NASA’s Curiosity rover is currently cruising around an area of Mars known as the Gale Crater. It’s a massive impact site that has existed for billions of years, and the version of it we see today hints at a much wetter time on Mars, when water flowed freely into the crater to form rivers and lakes.
Researchers are using observations from Curiosity to paint a picture of Mars as a watery world, and there’s no shortage of evidence to support it. As NASA’s Jet Propulsion Laboratory highlights, a new paper published in Nature Geoscience uses the layers of sediment that make up the towering structure within the crater, known as Mount Sharp, to estimate when the climate of the Red Planet changed.
The Gale Crater is a perfect place for scientists to try to look back in time.
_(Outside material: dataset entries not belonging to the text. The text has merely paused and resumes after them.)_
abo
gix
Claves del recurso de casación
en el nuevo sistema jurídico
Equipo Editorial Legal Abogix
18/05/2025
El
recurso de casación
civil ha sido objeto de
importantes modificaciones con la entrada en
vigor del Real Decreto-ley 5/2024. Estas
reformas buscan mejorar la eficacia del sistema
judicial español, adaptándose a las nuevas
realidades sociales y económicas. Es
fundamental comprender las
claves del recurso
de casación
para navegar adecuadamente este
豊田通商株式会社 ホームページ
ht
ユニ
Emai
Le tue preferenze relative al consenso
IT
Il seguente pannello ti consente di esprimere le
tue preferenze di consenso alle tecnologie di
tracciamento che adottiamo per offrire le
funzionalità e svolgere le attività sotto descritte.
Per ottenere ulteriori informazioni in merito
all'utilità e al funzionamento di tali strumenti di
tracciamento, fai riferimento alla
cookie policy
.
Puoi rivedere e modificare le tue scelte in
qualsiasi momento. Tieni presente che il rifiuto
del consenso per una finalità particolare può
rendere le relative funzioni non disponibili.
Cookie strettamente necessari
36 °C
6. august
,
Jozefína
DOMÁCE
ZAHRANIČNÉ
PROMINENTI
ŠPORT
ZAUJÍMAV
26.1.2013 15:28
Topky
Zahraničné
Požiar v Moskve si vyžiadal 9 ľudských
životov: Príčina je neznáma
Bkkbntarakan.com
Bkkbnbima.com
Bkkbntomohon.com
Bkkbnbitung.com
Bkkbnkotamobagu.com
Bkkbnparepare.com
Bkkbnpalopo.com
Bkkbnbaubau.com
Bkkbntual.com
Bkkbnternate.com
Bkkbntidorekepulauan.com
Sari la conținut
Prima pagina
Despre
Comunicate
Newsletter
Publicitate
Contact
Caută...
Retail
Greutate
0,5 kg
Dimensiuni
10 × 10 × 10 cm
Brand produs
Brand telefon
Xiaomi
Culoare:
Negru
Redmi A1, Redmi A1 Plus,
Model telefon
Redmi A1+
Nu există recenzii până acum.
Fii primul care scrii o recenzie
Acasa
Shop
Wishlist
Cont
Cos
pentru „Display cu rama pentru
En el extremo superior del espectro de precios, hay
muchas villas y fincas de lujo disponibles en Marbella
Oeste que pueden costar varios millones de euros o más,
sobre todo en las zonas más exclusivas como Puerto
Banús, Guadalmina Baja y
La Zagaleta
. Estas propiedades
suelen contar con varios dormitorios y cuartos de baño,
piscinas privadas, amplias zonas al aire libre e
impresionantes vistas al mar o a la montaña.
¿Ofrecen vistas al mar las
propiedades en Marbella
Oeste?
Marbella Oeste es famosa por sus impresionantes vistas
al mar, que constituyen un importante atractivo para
On a much wetter Mars, researchers believe water flowed into the crater, building up and then drying up over and over again. Each time it happened, the sediment carried into the crater by flowing water formed a new layer. Winds that carved the peak of Mount Sharp have exposed these layers and now those layers offer clues about the history of the planet’s climate.
Figuring out when Mars was wet, and for how long, can give scientists an idea of when life may have existed on the planet. If surface conditions were warm enough for liquid water for an extended period of time means that life would have had a chance to take root.
“We went to Gale Crater because it preserves this unique record of a changing Mars,” Caltech’s William Rapin, lead author of the research, said in a statement. “Understanding when and how the planet’s climate started evolving is a piece of another puzzle: When and how long was Mars capable of supporting microbial life at the surface?”
We’re certainly not to a point where we can say that life definitely existed on Mars, but we’re getting closer. When that day comes, studies like this one could tell us what the planet was like for those organisms.